(抽出された項目)

»»

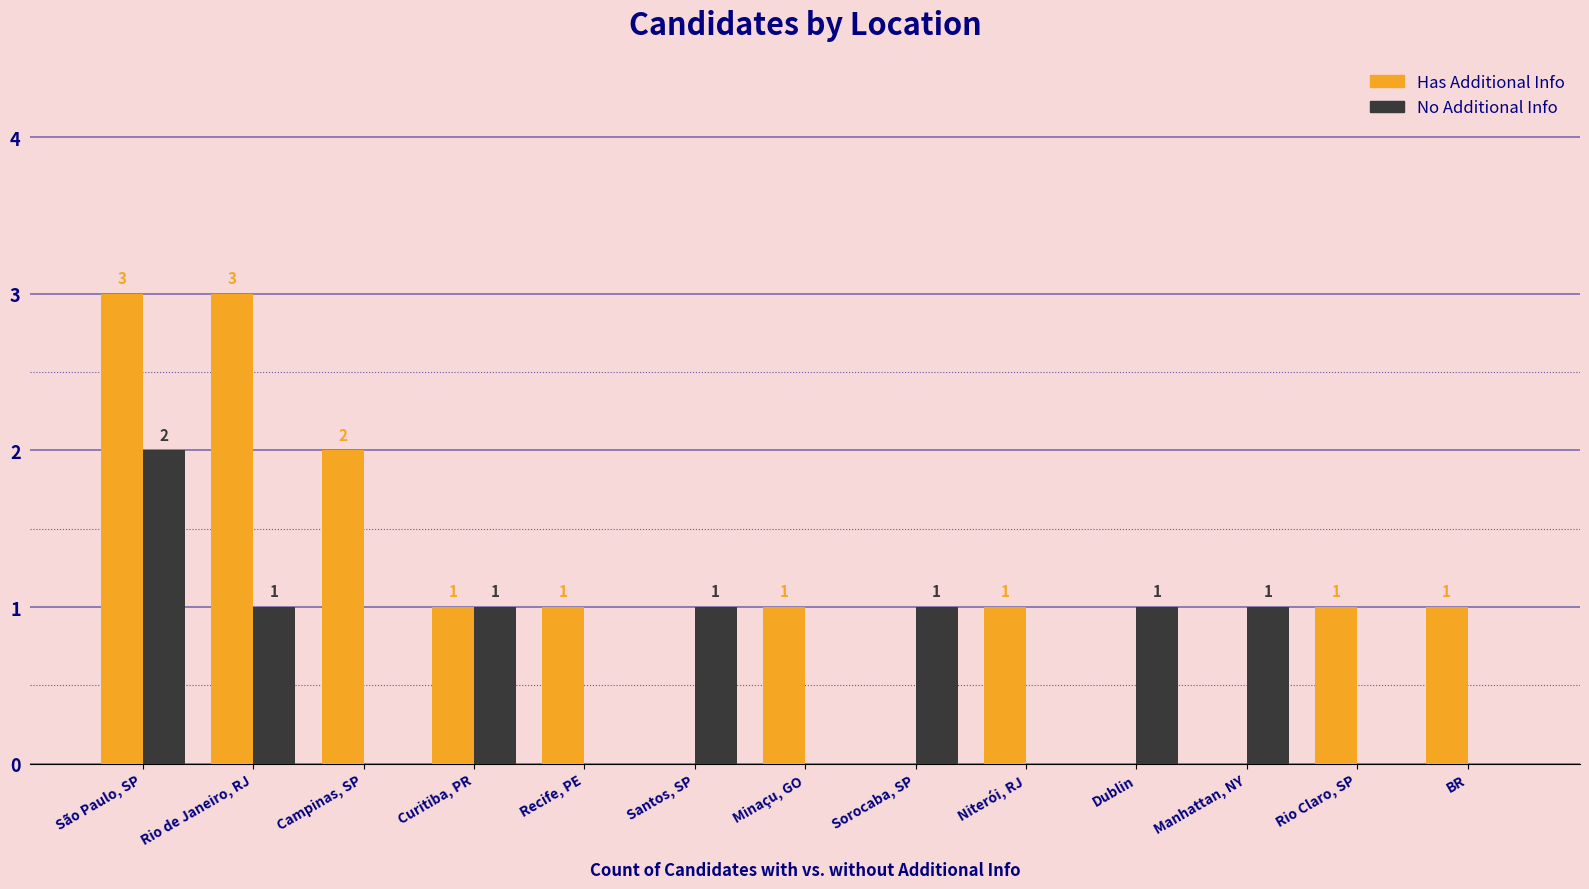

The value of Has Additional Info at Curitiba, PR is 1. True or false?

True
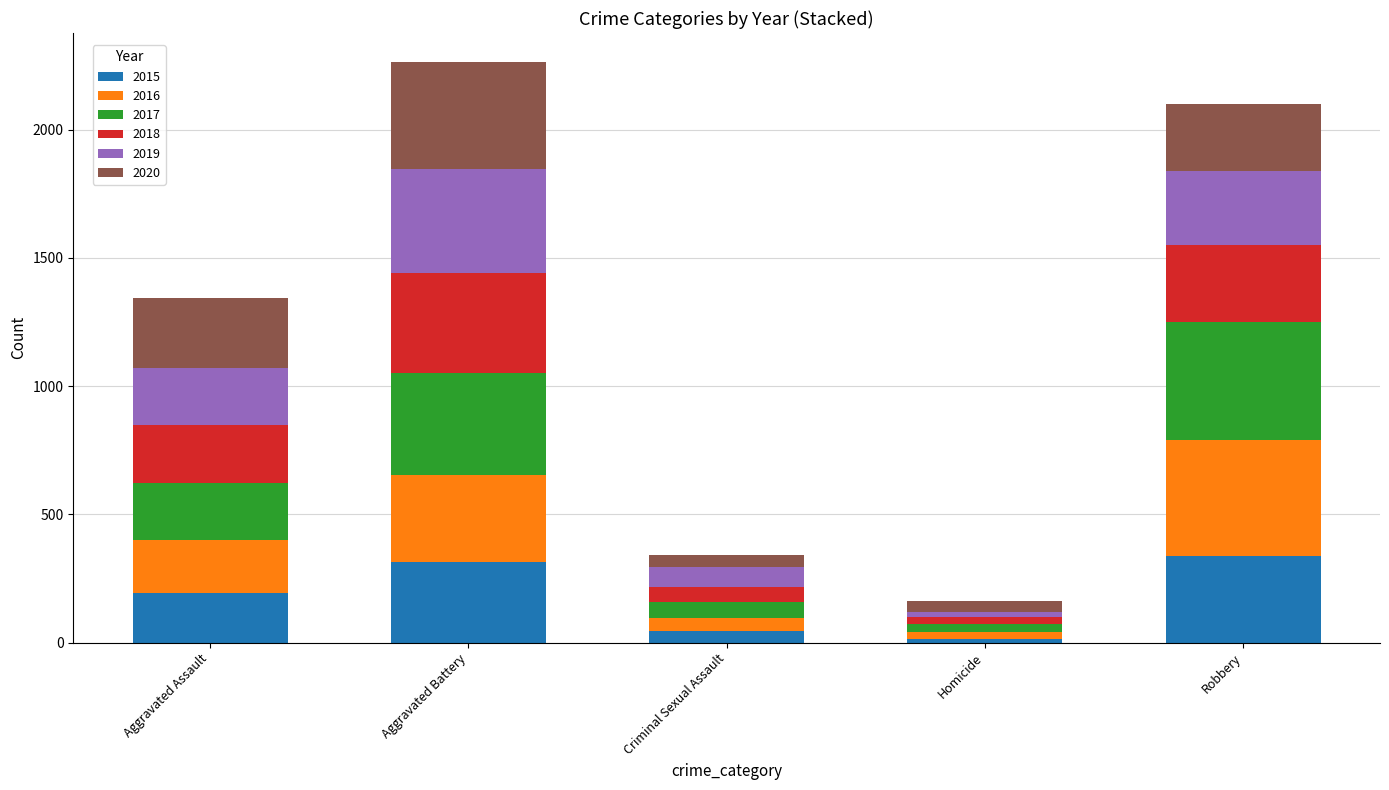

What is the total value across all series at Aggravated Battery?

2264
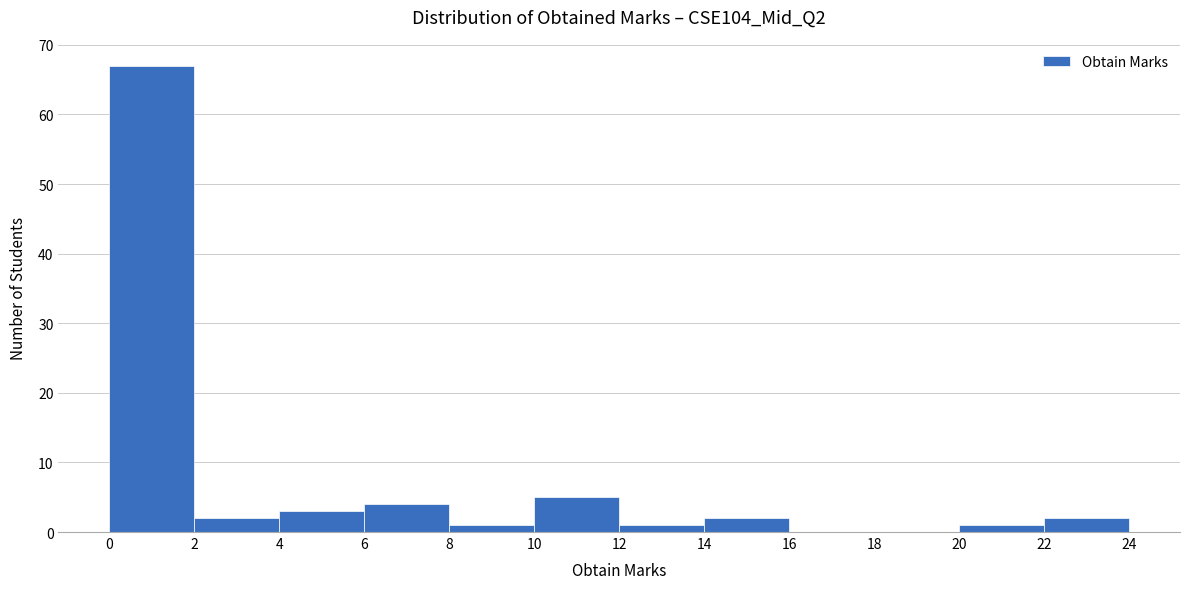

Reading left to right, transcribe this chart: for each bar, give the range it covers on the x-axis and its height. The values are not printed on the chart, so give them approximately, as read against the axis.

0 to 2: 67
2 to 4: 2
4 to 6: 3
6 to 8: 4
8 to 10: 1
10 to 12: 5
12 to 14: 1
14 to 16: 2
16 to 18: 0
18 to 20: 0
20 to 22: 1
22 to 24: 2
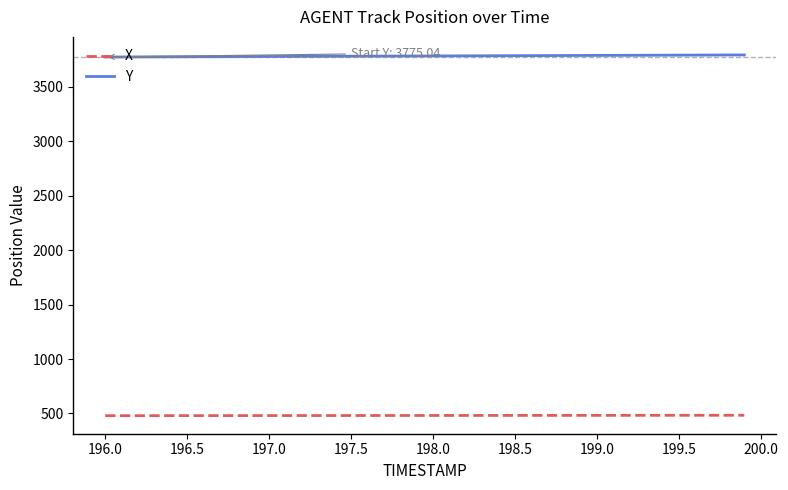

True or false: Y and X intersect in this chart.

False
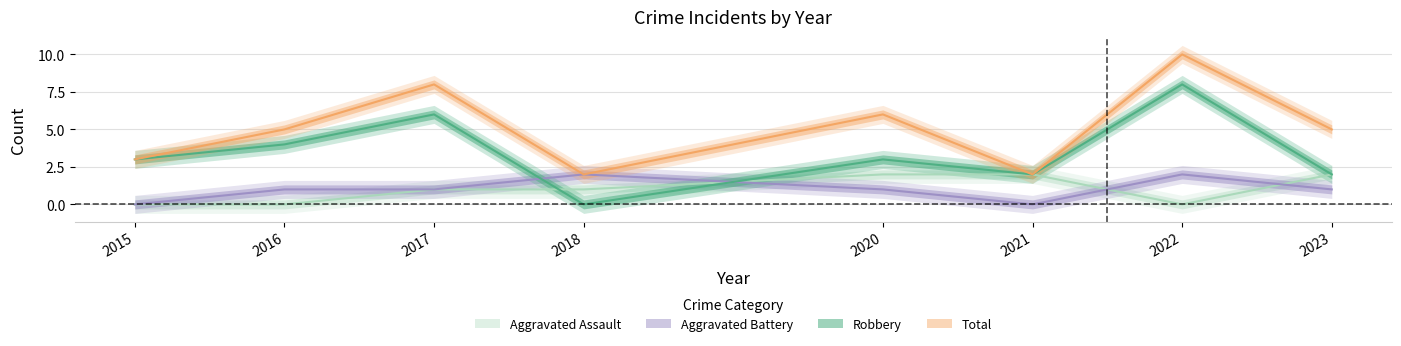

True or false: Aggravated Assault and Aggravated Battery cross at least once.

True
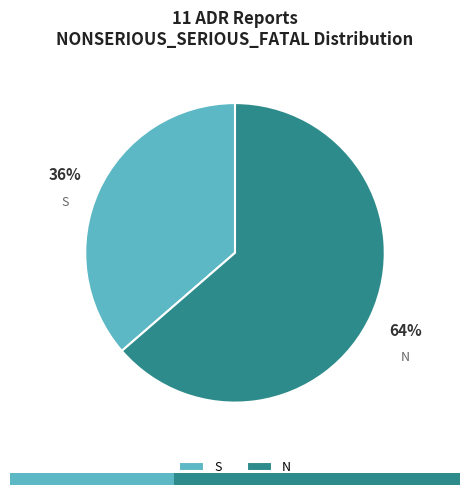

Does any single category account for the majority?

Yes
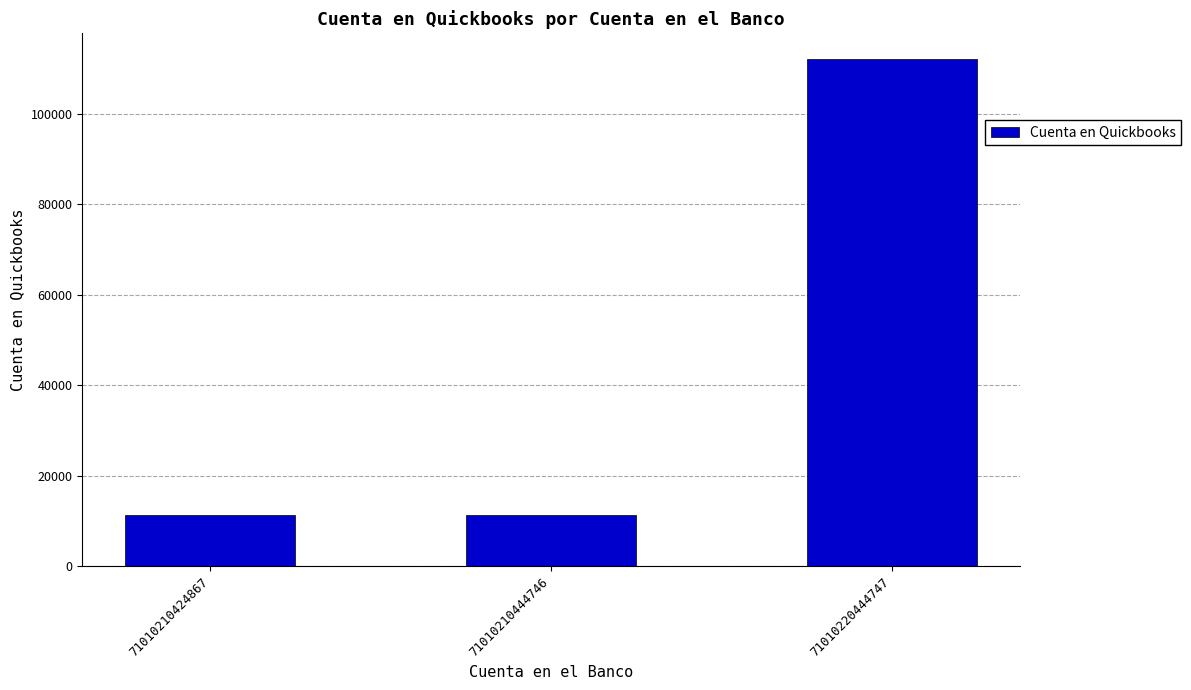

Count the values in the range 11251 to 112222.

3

««

指示 — 「True or false: Y」を含む行から項目の最後の行までを、両端を含め、空行を除いて番号付きリストに書き改めなさい。画像は解答に含めないこと。

解答 —
1. True or false: Y and X intersect in this chart.
2. False
3. True or false: Aggravated Assault and Aggravated Battery cross at least once.
4. True
5. Does any single category account for the majority?
6. Yes
7. Count the values in the range 11251 to 112222.
8. 3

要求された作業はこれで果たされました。